§ What the task asks
Filter out all lines without the word "Center" from the data below, please, and copy the rest.

§ Extracted data entries
________________
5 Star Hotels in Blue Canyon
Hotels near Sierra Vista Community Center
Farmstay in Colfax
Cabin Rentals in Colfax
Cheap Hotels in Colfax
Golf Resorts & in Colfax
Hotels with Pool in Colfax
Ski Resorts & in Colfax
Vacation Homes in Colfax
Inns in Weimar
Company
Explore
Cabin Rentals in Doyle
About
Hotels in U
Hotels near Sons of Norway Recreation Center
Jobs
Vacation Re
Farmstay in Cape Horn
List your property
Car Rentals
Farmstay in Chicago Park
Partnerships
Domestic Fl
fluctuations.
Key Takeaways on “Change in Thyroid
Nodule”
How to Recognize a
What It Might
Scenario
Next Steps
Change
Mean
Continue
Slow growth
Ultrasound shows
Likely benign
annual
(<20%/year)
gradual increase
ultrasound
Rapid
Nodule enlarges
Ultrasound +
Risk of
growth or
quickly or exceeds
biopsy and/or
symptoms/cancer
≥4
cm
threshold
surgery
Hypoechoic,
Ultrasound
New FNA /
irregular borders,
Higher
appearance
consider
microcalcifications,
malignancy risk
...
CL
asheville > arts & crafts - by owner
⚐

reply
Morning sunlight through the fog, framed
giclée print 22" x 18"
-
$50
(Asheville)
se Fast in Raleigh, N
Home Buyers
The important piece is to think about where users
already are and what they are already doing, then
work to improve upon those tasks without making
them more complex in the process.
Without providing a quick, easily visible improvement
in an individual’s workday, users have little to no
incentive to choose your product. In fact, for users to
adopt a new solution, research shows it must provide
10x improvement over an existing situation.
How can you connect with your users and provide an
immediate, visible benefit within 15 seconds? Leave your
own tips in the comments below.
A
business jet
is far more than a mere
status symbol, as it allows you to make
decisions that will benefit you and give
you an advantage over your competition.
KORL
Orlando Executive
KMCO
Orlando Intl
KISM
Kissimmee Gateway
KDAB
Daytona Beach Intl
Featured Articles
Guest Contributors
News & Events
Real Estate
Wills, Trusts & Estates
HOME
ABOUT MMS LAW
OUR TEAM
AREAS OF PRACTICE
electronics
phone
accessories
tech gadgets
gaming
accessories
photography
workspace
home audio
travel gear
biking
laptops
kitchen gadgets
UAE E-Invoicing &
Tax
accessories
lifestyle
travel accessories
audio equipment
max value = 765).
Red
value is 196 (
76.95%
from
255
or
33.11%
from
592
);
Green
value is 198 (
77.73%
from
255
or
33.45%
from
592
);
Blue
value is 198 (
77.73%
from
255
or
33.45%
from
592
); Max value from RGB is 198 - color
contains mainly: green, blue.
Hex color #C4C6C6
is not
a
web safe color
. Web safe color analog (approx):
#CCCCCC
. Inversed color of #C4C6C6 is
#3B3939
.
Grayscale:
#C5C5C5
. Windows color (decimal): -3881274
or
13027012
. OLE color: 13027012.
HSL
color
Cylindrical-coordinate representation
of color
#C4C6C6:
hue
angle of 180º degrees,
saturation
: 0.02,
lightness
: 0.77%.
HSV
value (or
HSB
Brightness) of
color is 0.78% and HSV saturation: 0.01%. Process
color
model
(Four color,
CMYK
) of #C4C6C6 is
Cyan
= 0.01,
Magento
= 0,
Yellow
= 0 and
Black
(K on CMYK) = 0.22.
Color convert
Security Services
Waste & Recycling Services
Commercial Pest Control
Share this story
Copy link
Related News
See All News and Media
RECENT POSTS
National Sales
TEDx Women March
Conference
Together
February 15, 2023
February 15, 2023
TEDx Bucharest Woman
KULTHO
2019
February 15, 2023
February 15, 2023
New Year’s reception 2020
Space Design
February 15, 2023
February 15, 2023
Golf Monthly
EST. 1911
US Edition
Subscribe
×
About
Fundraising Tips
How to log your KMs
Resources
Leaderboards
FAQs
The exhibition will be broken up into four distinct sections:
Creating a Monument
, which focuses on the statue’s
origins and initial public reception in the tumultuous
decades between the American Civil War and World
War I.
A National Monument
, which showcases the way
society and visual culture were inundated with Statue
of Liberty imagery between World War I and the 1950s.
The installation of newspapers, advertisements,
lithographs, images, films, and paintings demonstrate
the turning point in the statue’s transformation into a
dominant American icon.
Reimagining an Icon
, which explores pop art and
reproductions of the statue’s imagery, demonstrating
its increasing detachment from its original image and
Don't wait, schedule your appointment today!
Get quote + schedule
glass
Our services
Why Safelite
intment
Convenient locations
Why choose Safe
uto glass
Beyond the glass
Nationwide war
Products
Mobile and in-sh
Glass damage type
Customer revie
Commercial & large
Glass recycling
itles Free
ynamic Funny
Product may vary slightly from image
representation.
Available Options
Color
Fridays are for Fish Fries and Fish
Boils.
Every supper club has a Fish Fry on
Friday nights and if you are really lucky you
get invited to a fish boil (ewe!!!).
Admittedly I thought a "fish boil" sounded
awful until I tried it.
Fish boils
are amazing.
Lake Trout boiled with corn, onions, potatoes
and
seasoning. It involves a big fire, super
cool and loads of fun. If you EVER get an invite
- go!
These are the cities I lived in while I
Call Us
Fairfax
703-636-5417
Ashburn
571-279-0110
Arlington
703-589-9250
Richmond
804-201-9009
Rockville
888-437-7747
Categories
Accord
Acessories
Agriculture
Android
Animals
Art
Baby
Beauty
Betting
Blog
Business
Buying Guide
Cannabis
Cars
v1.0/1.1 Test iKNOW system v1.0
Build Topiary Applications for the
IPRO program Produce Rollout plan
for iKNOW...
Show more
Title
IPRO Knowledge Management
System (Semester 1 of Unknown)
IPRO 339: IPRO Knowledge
________________
§ Solution to this problem
Hotels near Sierra Vista Community Center
Hotels near Sons of Norway Recreation Center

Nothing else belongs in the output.